In 2012, they’ve produced the More Brown Than Black IPA with The Alchemist and Ninkasi to help support hurricane victims in the Northeast, and the newest entry in the series, TBA, a super-hoppy brown ale brewed with Bear Republic and Fat Head’s.
The collaboration was inspired by standard brown ale homebrew kits, usually labeled as “Texas brown ale”s. Instead of letting the biscuit and roasted qualities of most brown ales shine through, the brewers instead added brown sugar and molasses to even it out while hopping the hell out of it. (It’s a Stone brew. What else would you expect?)
The pour is, well, brown. A very deep, rich brown with hints of ruby around the edges of the glass where light shines through. There’s a huge pillowy head on the top and some mild lacing.

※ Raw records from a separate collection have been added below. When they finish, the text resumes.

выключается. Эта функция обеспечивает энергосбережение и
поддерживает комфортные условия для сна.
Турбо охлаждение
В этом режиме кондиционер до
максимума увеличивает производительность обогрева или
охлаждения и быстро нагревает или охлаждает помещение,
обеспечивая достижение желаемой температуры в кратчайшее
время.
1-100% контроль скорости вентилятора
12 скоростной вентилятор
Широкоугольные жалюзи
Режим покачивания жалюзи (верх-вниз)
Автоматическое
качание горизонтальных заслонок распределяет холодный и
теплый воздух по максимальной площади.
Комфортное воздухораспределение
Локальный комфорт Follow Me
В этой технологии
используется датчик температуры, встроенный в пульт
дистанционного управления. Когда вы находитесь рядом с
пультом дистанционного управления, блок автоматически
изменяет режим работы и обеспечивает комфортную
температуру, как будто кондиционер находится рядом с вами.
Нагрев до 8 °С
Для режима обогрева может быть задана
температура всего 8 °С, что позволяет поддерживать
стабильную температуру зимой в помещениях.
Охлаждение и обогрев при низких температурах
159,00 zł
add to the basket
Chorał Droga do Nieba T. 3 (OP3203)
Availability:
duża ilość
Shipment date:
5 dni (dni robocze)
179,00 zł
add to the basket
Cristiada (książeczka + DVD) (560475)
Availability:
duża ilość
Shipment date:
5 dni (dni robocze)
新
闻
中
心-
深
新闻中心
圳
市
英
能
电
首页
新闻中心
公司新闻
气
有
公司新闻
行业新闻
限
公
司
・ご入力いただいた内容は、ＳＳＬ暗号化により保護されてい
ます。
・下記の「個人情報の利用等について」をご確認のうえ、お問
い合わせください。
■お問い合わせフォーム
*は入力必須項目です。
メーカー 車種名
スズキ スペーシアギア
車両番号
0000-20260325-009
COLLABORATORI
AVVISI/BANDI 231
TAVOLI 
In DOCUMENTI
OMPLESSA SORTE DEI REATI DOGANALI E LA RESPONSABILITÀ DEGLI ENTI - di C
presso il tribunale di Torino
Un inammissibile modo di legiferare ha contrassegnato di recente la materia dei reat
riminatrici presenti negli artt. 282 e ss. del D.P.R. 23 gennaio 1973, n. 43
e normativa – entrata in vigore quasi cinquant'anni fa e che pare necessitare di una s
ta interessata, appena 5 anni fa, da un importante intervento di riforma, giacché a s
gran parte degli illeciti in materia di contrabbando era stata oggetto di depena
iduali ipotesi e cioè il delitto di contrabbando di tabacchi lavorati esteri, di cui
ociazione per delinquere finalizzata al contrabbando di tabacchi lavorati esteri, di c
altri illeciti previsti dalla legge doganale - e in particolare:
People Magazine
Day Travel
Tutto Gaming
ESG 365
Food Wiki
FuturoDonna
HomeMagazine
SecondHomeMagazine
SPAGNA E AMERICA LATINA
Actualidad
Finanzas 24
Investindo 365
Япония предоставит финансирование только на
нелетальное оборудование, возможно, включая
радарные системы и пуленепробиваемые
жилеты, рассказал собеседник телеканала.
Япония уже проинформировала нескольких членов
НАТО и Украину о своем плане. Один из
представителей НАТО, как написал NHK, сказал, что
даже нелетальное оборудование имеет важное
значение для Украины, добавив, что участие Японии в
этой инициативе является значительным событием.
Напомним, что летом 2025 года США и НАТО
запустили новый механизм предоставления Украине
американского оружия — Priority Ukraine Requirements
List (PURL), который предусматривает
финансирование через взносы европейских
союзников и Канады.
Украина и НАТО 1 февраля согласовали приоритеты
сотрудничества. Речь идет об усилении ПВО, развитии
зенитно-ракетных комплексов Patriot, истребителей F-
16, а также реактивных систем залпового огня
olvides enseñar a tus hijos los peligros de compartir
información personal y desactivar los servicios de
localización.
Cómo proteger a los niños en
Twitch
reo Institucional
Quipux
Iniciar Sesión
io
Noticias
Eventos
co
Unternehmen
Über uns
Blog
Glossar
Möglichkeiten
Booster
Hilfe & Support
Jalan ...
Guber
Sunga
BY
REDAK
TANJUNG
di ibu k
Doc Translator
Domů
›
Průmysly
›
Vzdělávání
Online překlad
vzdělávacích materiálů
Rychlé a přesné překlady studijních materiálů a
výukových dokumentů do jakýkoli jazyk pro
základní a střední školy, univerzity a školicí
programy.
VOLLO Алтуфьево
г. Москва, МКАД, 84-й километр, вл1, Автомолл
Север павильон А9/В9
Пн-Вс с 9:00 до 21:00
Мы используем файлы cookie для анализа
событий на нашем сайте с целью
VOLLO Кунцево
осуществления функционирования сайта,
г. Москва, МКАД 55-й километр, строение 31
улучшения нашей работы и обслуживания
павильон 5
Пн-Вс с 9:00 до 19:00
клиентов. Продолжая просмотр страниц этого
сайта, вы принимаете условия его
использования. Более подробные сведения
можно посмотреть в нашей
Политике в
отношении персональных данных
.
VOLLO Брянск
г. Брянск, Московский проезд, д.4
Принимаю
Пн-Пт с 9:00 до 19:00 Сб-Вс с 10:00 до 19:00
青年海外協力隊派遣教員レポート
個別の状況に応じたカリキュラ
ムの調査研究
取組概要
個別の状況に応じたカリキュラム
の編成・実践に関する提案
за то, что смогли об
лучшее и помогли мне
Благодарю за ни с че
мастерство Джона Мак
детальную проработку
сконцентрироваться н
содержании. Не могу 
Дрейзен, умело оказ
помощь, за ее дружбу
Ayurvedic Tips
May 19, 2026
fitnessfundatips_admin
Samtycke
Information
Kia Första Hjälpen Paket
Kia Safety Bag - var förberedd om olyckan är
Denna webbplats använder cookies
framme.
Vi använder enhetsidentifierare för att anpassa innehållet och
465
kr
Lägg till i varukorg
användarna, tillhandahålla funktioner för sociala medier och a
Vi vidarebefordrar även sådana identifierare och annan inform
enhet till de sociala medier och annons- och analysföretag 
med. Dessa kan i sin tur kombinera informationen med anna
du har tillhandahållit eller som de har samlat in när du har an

On the nose is a really nice blend of the roasted malts and hop bite. I got hints of pine, a subtle sweetness from the molasses and a definite hint of brown sugar. Really interesting for what is in essence a standard brown ale.
On the front of the tongue is a muted bitterness from the hops. A kind of woody maltiness comes through mid-palate accompanied by a nice wash of carbonation. The piney hop notes really comes through on the back. There’s a sort of woody note to the back as well and a nice roasted quality.
Brown ales are one of my least favorite styles. I just consider most of them bland and boring, with no real standout characteristic. But the sweeter notes on this with that great hop kick make this a great twist on the style. Another winner in the series.